I’m reading a book right now that, like the debate about the list of books for feminist readers of YA in Anne’s post, raises questions about conventions.

The Tough Guide to Fantasyland by Diana Wynne Jones covers everything from ADEPTS to ZOMBIES and includes travel guide icons both typical (Food, Lodging) and atypical (Evil, Magic) as well as Official Management Terms, defined as “words which the management has dreamed up for use every time a certain thing, fact, sensation, or person is mentioned.” In Fantasyland, for example, stew (an almost ubiquitous food) is always thick and savory; you get a sense of wrongness or a feeling of being watched when assassins are approaching; and the occupants of hovels always eke out a wretched existence.

Most kinds of writing have conventions, certainly, just as most occupations and avocations have shared vocabulary. So when does convention become cliché? When do we depend too much on convention or cliché to do the emotional work that our characters and scenes should be doing instead?
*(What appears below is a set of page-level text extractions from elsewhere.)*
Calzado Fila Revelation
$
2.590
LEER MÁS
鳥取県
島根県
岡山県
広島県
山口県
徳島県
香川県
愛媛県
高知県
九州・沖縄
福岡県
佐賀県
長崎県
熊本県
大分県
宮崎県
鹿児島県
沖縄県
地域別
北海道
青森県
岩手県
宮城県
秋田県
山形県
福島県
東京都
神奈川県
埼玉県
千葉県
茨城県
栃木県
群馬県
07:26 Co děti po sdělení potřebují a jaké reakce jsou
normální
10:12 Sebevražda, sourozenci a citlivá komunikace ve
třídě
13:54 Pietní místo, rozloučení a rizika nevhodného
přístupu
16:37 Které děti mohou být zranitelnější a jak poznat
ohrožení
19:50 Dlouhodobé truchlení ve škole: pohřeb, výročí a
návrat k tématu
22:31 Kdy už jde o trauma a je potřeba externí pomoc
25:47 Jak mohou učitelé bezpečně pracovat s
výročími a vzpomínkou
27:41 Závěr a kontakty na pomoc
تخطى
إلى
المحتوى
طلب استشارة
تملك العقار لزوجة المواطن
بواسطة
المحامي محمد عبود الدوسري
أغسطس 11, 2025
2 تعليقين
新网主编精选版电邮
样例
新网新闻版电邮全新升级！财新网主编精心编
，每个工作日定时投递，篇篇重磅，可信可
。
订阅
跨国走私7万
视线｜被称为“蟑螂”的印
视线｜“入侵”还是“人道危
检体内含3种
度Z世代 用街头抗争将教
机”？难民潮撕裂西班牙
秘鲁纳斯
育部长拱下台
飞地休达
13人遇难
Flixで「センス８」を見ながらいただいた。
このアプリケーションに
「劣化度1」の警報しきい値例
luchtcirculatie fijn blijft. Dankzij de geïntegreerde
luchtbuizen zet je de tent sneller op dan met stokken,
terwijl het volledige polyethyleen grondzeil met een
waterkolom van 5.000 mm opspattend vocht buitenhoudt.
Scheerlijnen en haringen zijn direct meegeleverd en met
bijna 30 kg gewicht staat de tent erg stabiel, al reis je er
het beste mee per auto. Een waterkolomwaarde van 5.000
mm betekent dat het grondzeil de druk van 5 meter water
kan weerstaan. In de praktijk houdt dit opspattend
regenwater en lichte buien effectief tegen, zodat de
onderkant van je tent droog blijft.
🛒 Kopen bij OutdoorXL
Just as an exercise, try writing, in any genre, a scene heavily laden with overused words, phrases, and actions. Now rewrite the same scene with unexpected language. The key word is rewrite: my own first drafts are filled with flat language, clichés, filter words. Rereading those drafts, seeing my writing eke out a wretched existence, I am filled with a sense of wrongness. Revision is a chance to make my writing thick and savory.

And watch for other Tough Guides as listed in the front of Wynne Jones’s book, including The Tough Guide to Time Warps (out last century), The Tough Guide to the End of the World (coming soon), and The Tough Guide to Black Holes (unaccountably missing). Did I mention that the book makes me laugh out loud?